▶ [WHAT YOU NEED TO DO] In the stretch from the line containing "phylum: Ascomycota" through the end of the material, swap "scientific name" for "species" and write those lines out again with everything else unchanged.

▶ [Rows from a dataset]
»»
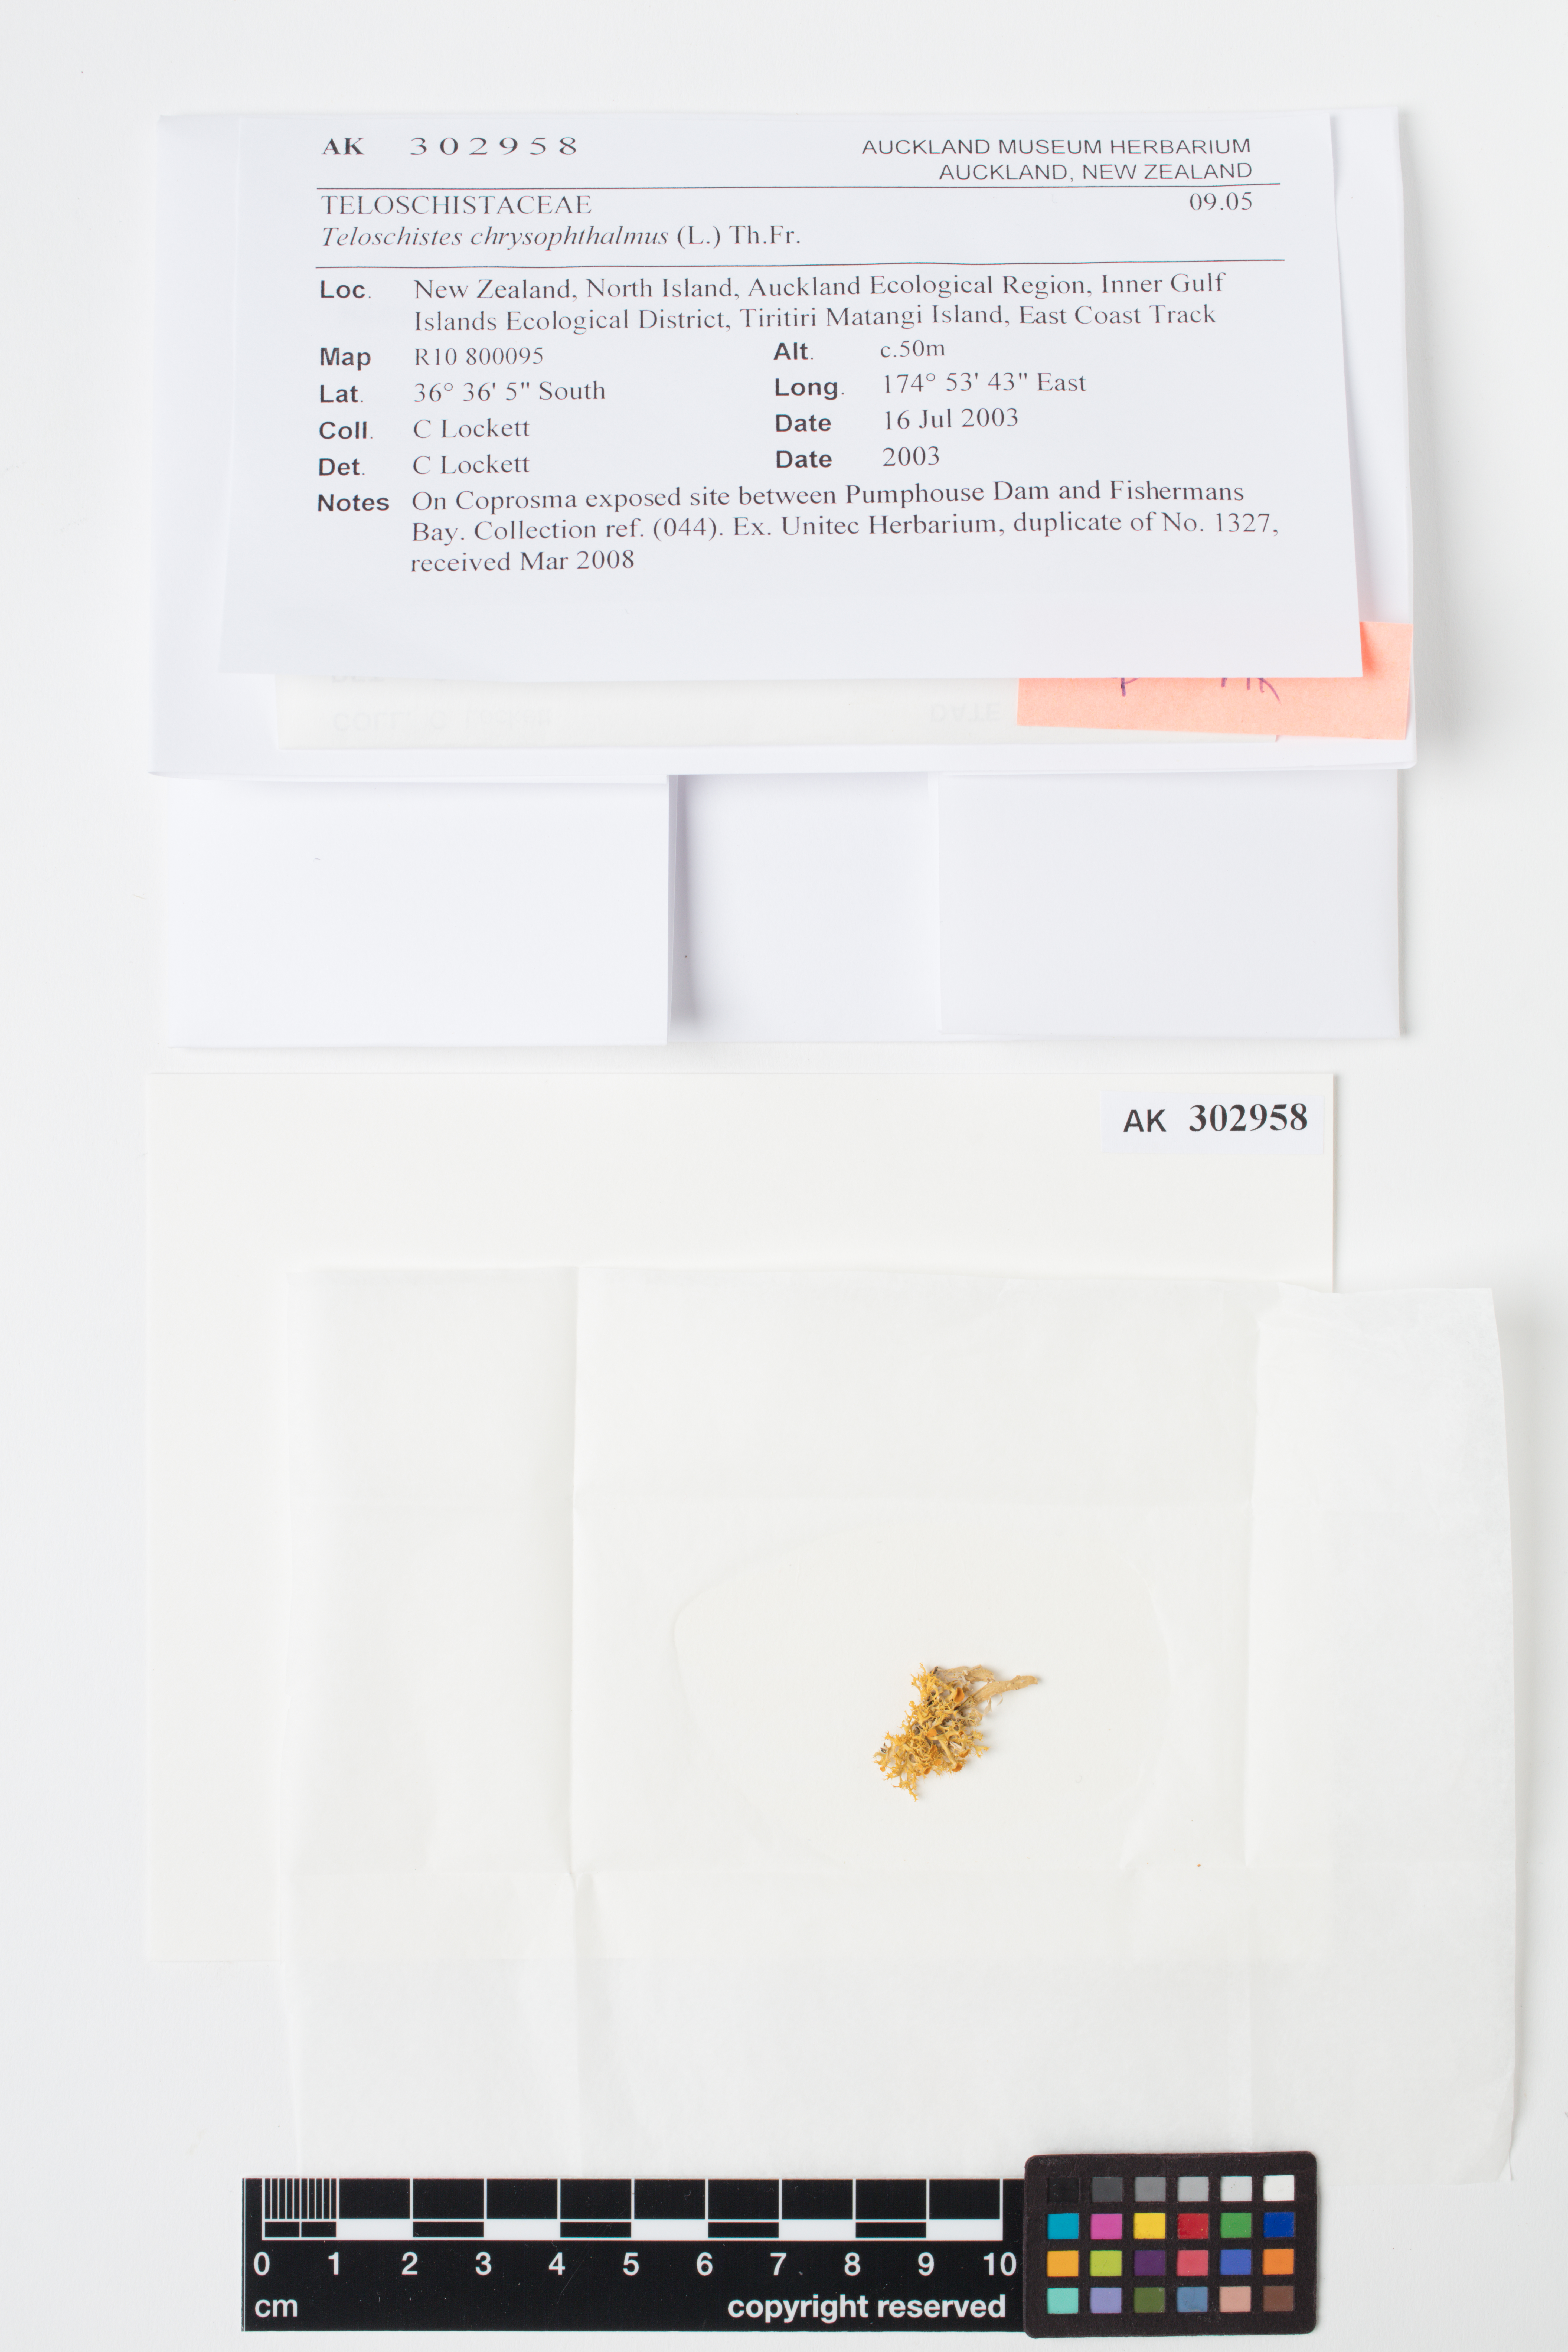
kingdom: Fungi
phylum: Ascomycota
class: Lecanoromycetes
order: Teloschistales
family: Teloschistaceae
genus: Niorma
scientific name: Niorma chrysophthalma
««
▶ [EXERCISE RESPONSE]
phylum: Ascomycota
class: Lecanoromycetes
order: Teloschistales
family: Teloschistaceae
genus: Niorma
species: Niorma chrysophthalma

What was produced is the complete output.